Here are two key points for small business owners to keep in mind when it comes to classifying workers:

  1. Control

If your business controls what work is accomplished and directs how it is done, it exerts behavioral control.

If the business directs or controls financial and certain relevant aspects of a worker’s job, it exercises financial control. This includes:

  • The extent of the worker’s investment in the facilities or tools used in performing services
  • The extent to which the worker makes his or her services available to others
  • How the business pays the worker, and
  • The extent to which the worker can realize a profit or incur a loss
  1. Relationship

How the company and worker perceive their relationship is also important for determining worker status.
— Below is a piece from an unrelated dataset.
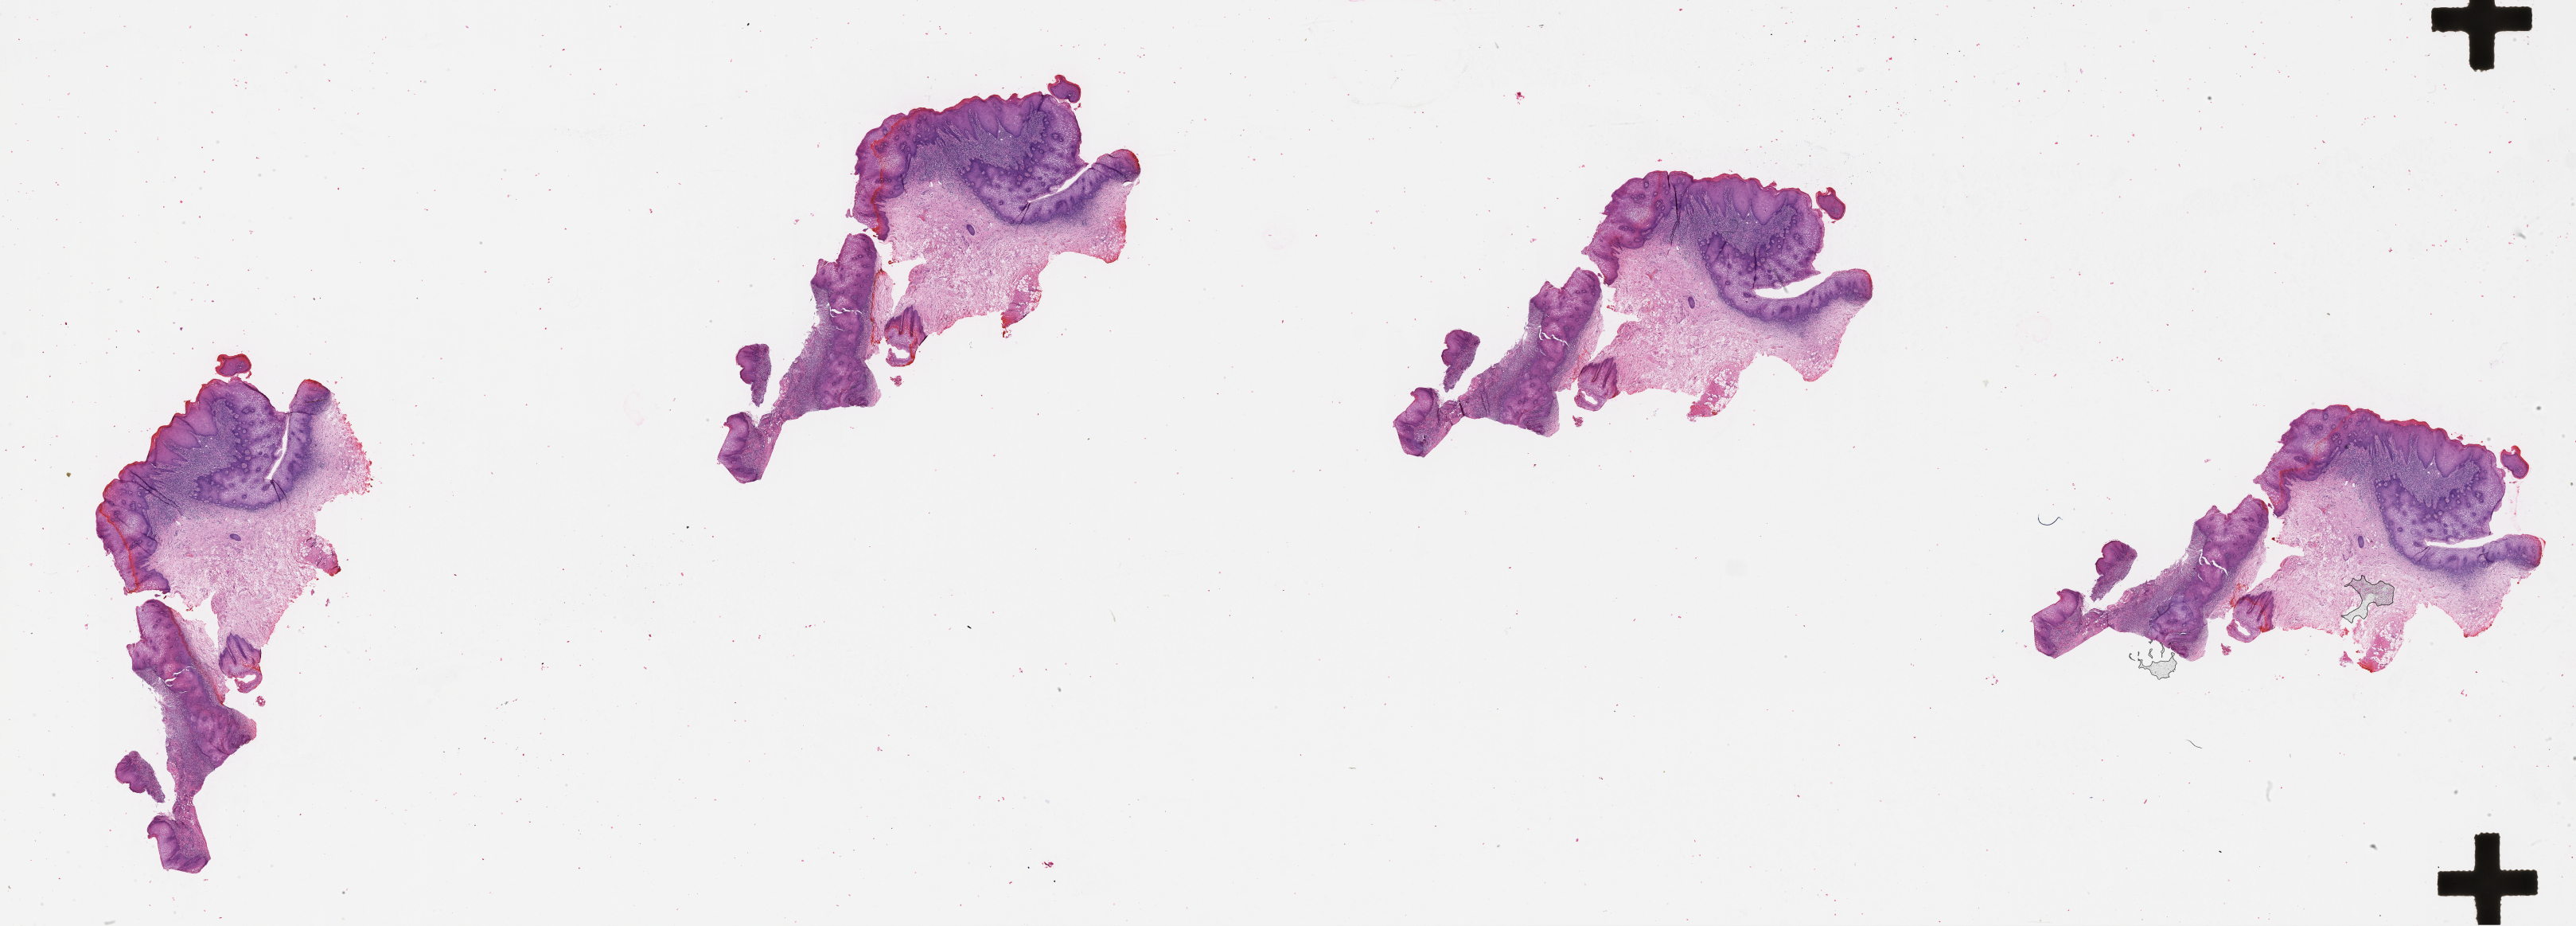
H&E-stained whole-slide image — a low-resolution overview of the entire scanned area, about 52.1 x 18.7 mm (slide scanned at 20x); normal (non-tumour) tissue sample, sampled site: buccal mucosa. Male, 69 y/o.
This section: normal (non-tumour) tissue from the same patient. Patient diagnosis: Squamous cell carcinoma, NOS (cheek mucosa).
Key topics to think about include:

  • Written contracts describing the relationship the parties intended to create
  • Whether the business provides the worker with employee-type benefits, such as insurance, a pension plan, vacation or sick pay
  • The permanency of the relationship
  • The extent to which services performed by the worker are a key aspect of the regular business of the company
  • The extent to which the worker has unreimbursed business expenses

Teipen Selanders Poynter & Ayres CPAs understand how to analyze this issue for small businesses. We help businesses of all types navigate this on a regular basis and are happy to help you categorize the status of your workers – to keep your organization on the right side of the IRS.

You can also go to IRS.gov and download form Form SS-8, Determination of Worker Status for Purposes of Federal Employment Taxes and Income Tax Withholding. The IRS also has an excellent publication to help answer your questions. Publication 15-A, Employer’s Supplemental Tax Guide is also available on IRS.gov.